The influence of the NP-ZVI concentration and mixing volume ratio of NaBH4:FeSO4.7H2O (effect on particle size) on the performance of the AcoD process of OMWW:CM co-digestion in BMP conditions was investigated in mesophilic conditions. The AcoD process was improved by adding NP-ZVI ≤ 30 mg/g VS, while the higher concentration had a negative impact on the AcoD. The CH₄ content was improved by a range of 22.87–16.5%, 21.09–1.53%, and 20.26–6.34%, by 30, 10, 20 mg NP-ZVI/g VS, respectively, at MVR-4:1, MVR-6:1, MVR-2:1, MVR-8:1, MVR-10:1, ascending, versus the control test.
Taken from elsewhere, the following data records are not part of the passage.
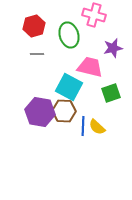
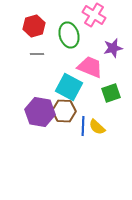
pink cross: rotated 15 degrees clockwise
pink trapezoid: rotated 8 degrees clockwise
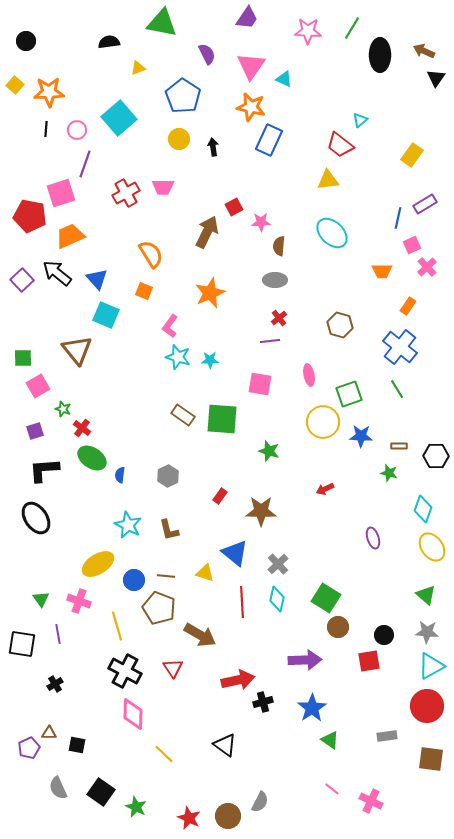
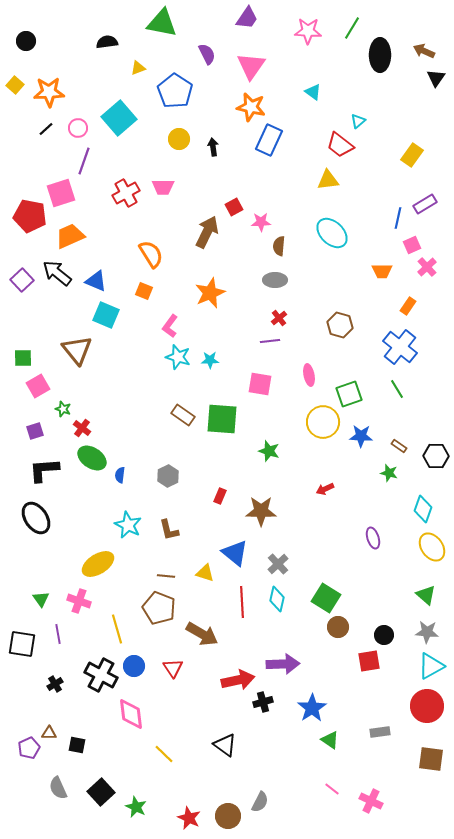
black semicircle at (109, 42): moved 2 px left
cyan triangle at (284, 79): moved 29 px right, 13 px down; rotated 12 degrees clockwise
blue pentagon at (183, 96): moved 8 px left, 5 px up
cyan triangle at (360, 120): moved 2 px left, 1 px down
black line at (46, 129): rotated 42 degrees clockwise
pink circle at (77, 130): moved 1 px right, 2 px up
purple line at (85, 164): moved 1 px left, 3 px up
blue triangle at (97, 279): moved 1 px left, 2 px down; rotated 25 degrees counterclockwise
brown rectangle at (399, 446): rotated 35 degrees clockwise
red rectangle at (220, 496): rotated 14 degrees counterclockwise
blue circle at (134, 580): moved 86 px down
yellow line at (117, 626): moved 3 px down
brown arrow at (200, 635): moved 2 px right, 1 px up
purple arrow at (305, 660): moved 22 px left, 4 px down
black cross at (125, 671): moved 24 px left, 4 px down
pink diamond at (133, 714): moved 2 px left; rotated 8 degrees counterclockwise
gray rectangle at (387, 736): moved 7 px left, 4 px up
black square at (101, 792): rotated 12 degrees clockwise
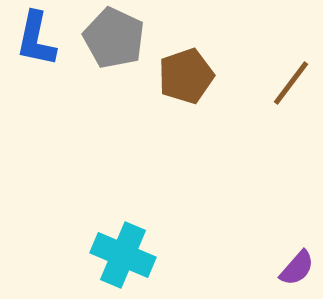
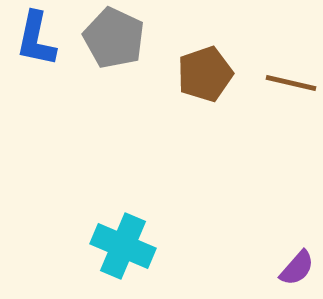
brown pentagon: moved 19 px right, 2 px up
brown line: rotated 66 degrees clockwise
cyan cross: moved 9 px up
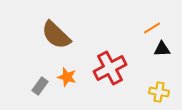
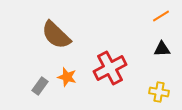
orange line: moved 9 px right, 12 px up
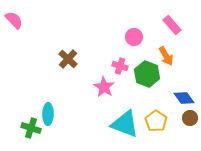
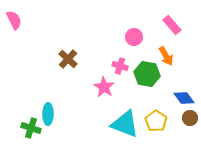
pink semicircle: rotated 18 degrees clockwise
green hexagon: rotated 10 degrees counterclockwise
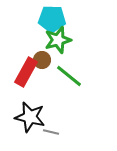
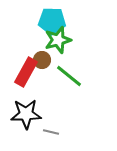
cyan pentagon: moved 2 px down
black star: moved 4 px left, 3 px up; rotated 16 degrees counterclockwise
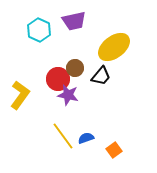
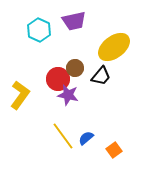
blue semicircle: rotated 21 degrees counterclockwise
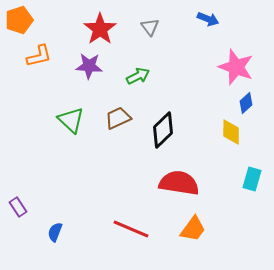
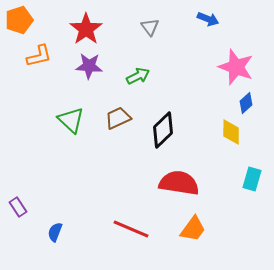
red star: moved 14 px left
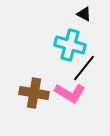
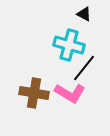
cyan cross: moved 1 px left
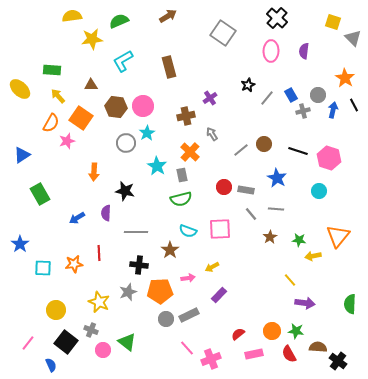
The highest biogas yields, methane content, and biodegradability were obtained with a concentration of 30 mg NP-ZVI/g VS at MVR-4:1 to AcoD, providing the best treatability performance. The removal efficiency of the TCOD, turbidity, and color were enhanced to 73.99%, 79.07%, and 53.41%, respectively, while the TS and VS reductions were enhanced by 5.57 and 74.41%.

In addition, it enhanced the hydrolysis percentage up to 86.67% with respect to the control test.

The acidification was also greatly enhanced, with acetate being the most prevalent VFA. In the incubated tests, the NP-ZVI concentrations of 30 mg/g VS with MVR-4:1, MVR-2:1, and MVR-6:1 achieved the highest acidification percentages, which were enhanced by up to 51.3%, 48.7%, and 44.3%, respectively, compared to control incubation.